The official repo of Qwen-VL (通义千问-VL) chat & pretrained large vision language model proposed by Alibaba Cloud.
Other
5.03k stars 382 forks source link

[BUG] API 调用怎么传入图片 #210

Open ydh10002023 opened 10 months ago

ydh10002023 commented 10 months ago

API 调用怎么传入图片,像下面从网页输入

图片
ydh10002023 commented 10 months ago

@jklj077 can you help this? thanks

jinze1994 commented 10 months ago

可以参考文档:https://help.aliyun.com/zh/dashscope/developer-reference/vl-plus-quick-start

示例:

from http import HTTPStatus
import dashscope

def simple_multimodal_conversation_call():
    """Simple single round multimodal conversation call.
    """
    messages = [
        {
            "role": "user",
            "content": [
                {"image": "https://dashscope.oss-cn-beijing.aliyuncs.com/images/dog_and_girl.jpeg"},
                {"text": "这是什么?"}
            ]
        }
    ]
    response = dashscope.MultiModalConversation.call(model='qwen-vl-plus',
                                                     messages=messages)
    # The response status_code is HTTPStatus.OK indicate success,
    # otherwise indicate request is failed, you can get error code
    # and message from code and message.
    if response.status_code == HTTPStatus.OK:
        print(response)
    else:
        print(response.code)  # The error code.
        print(response.message)  # The error message.

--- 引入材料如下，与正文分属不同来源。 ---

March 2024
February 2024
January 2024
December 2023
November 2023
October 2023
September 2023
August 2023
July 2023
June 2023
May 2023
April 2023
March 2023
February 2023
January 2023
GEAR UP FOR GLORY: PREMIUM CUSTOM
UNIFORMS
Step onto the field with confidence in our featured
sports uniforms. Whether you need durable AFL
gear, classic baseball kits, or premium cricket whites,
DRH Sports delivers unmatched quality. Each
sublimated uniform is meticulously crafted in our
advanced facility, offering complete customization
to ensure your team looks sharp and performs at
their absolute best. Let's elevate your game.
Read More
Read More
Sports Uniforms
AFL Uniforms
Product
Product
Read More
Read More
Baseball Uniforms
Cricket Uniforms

if __name__ == '__main__':
    simple_multimodal_conversation_call()
ydh10002023 commented 10 months ago

@jinze1994 thanks. image的路径是网络路径,如果是本地图片,需要上传到网络吗?

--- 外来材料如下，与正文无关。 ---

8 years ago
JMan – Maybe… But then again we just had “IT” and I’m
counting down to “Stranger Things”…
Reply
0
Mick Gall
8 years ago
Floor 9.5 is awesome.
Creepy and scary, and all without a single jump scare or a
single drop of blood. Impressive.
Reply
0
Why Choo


ShuaiBai623 commented 10 months ago
from dashscope import MultiModalConversation

def call_with_local_file():
    """Sample of use local file.
       linux&mac file schema: file:///home/images/test.png
       windows file schema: file://D:/images/abc.png
    """
    local_file_path = 'file://The_local_absolute_file_path'
    messages = [{
        'role': 'system',
        'content': [{
            'text': 'You are a helpful assistant.'
        }]
    }, {
        'role':
        'user',
        'content': [
            {
                'image': local_file_path
            },
            {
                'text': '图片里有什么东西?'
            },
        ]
    }]
    response = MultiModalConversation.call(model='qwen-vl-plus', messages=messages)
    print(response)

if __name__ == '__main__':
    call_with_local_file()
ShuaiBai623 commented 10 months ago

@ydh10002023 more details in https://help.aliyun.com/zh/dashscope/developer-reference/tongyi-qianwen-vl-plus-api?spm=a2c4g.11186623.0.0.416523edx3zH7H

timmykkk commented 4 months ago

请问下不支持传base64吗

linzm1007 commented 3 months ago
from dashscope import MultiModalConversation

def call_with_local_file():
    """Sample of use local file.
       linux&mac file schema: file:///home/images/test.png
       windows file schema: file://D:/images/abc.png
    """
    local_file_path = 'file://The_local_absolute_file_path'
    messages = [{
        'role': 'system',
        'content': [{
            'text': 'You are a helpful assistant.'
        }]
    }, {
        'role':
        'user',
        'content': [
            {
                'image': local_file_path
            },
            {
                'text': '图片里有什么东西?'
            },
        ]
    }]
    response = MultiModalConversation.call(model='qwen-vl-plus', messages=messages)
    print(response)

if __name__ == '__main__':
    call_with_local_file()

你这个是阿里云的模型,如果我自己部署的qwen-vl api 怎么上传图片